The Air Force major, fighter pilot and Wisconsin native is the third woman and the first mother to fly in the Air Force Thunderbirds flight demonstration team.

"For me, this is a dream come true — who wouldn't want to perform at Oshkosh? It's kind of like playing at Carnegie Hall," Jensen, 37, said in an interview outside her No. 3 plane shortly after arriving at Wittman Regional Airport.

Born in New Richmond, Jensen grew up in River Falls and got hooked on flight when she saw a plane flying in the clouds in a TV movie at the age of 5. She watched the Thunderbirds perform in Eau Claire when she was 13, sparking her dreams of one day becoming an Air Force fighter pilot.

She didn't get her first flight until she was 15 — in a single-engine Cessna 172. Her second and third flights were to and from the Air Force Academy for swim camp and her fourth was to basic training after she had been accepted as a cadet.

The daughter of a Marine helicopter pilot in Vietnam, she graduated from the Air Force Academy with a bachelor's degree in English and spent 10 years on active duty and the past five years as a reservist. She's the first female reserve officer to fly with the Thunderbirds

Before joining the famous flight demonstration team, she was a T-38 instructor and assistant flight commander for Air Force Reserve Command's 340th Flying Training Group at Sheppard Air Force Base in Texas.

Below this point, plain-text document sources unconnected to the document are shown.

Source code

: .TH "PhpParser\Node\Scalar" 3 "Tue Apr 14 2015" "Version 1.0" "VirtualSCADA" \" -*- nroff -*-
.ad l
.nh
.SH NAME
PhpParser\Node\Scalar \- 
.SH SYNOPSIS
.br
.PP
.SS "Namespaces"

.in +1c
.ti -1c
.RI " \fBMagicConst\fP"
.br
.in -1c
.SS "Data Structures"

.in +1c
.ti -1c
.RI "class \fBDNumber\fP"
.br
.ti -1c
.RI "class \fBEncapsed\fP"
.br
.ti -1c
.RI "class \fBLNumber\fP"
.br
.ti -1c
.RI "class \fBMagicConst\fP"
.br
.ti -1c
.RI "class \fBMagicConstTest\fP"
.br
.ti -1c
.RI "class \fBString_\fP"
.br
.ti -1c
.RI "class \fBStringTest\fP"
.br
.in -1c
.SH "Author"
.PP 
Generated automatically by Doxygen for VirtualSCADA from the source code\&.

She met her husband in glider school while they were at the Air Force Academy. He's now a commercial airline pilot and stays home in Las Vegas with their 5-year-old son while Jensen is on the road 220 days a year. With both parents pilots, it's no surprise their son has a propeller next to his bed, a Braniff Airlines poster on his wall and a bookcase in the shape of a plane tail.

When she finishes this season in the Thunderbirds, she'll head to Washington, D.C., to be a congressional liaison for the Air Force.

One reason there are so few female Thunderbird demonstration pilots is because only 7% of America's fighter pilot forces are female, Jensen said.

"To be on the team, you have to be at the right place in your career with the right set of skills, a family who's supportive and the desire to do it. So there's a lot of things that have to happen for any pilot who wants to be part of the team," she said.

She has spent quite a bit of time in the cockpit — it is, after all, her office — with 3,100 hours as an Air Force pilot, including 200 hours of combat in F-16s in Iraq.

Jensen was at Disneyland with her family, standing in Cinderella's castle, when her cellphone rang in 2012. On the line were all 12 officers from the Thunderbird team calling to congratulate her. Most pilots spend two years in the Thunderbirds but because the military's flight demonstration teams were grounded last year due to sequestration, the entire team stayed together for an additional year.

She flies the No. 3 plane on the right side of the diamond, sometimes as close as 18 inches from the lead plane at speeds up to 450 knots. It's not for the faint of heart. In some of the maneuvers, Thunderbird pilots feel as much as 9 Gs on their bodies and fly as low as 300 feet from the ground.

This weekend AirVenture air show spectators will see Jensen and the rest of the Thunderbirds perform loops and rolls as they zoom as low as 500 feet over the crowd in their white F-16s adorned with red and blue stars and stripes. Her favorite maneuver is when the four planes in the diamond split off from each other in four directions.

So is it nerve-wracking or comfortable flying in such tight formation?

"It's both," she said, adding that the pilots practice their show far away from each other and gradually move closer.

"It's all very controlled. I know exactly what (the lead pilot) is going to do, he knows exactly what we're going to do. There are commands we go through and we've literally done them hundreds of times," she said. "It's very deliberate, very rehearsed and very safe."

This is the first visit by the full Air Force Thunderbird flight demonstration team to EAA AirVenture and because the "aerobatic box" — the air space above the grounds — is bigger than for other air show performers, convention organizers are moving spectators 150 feet back from the normal flight line. Also, residents and businesses inside the aerobatic box must leave for a few hours while the team performs.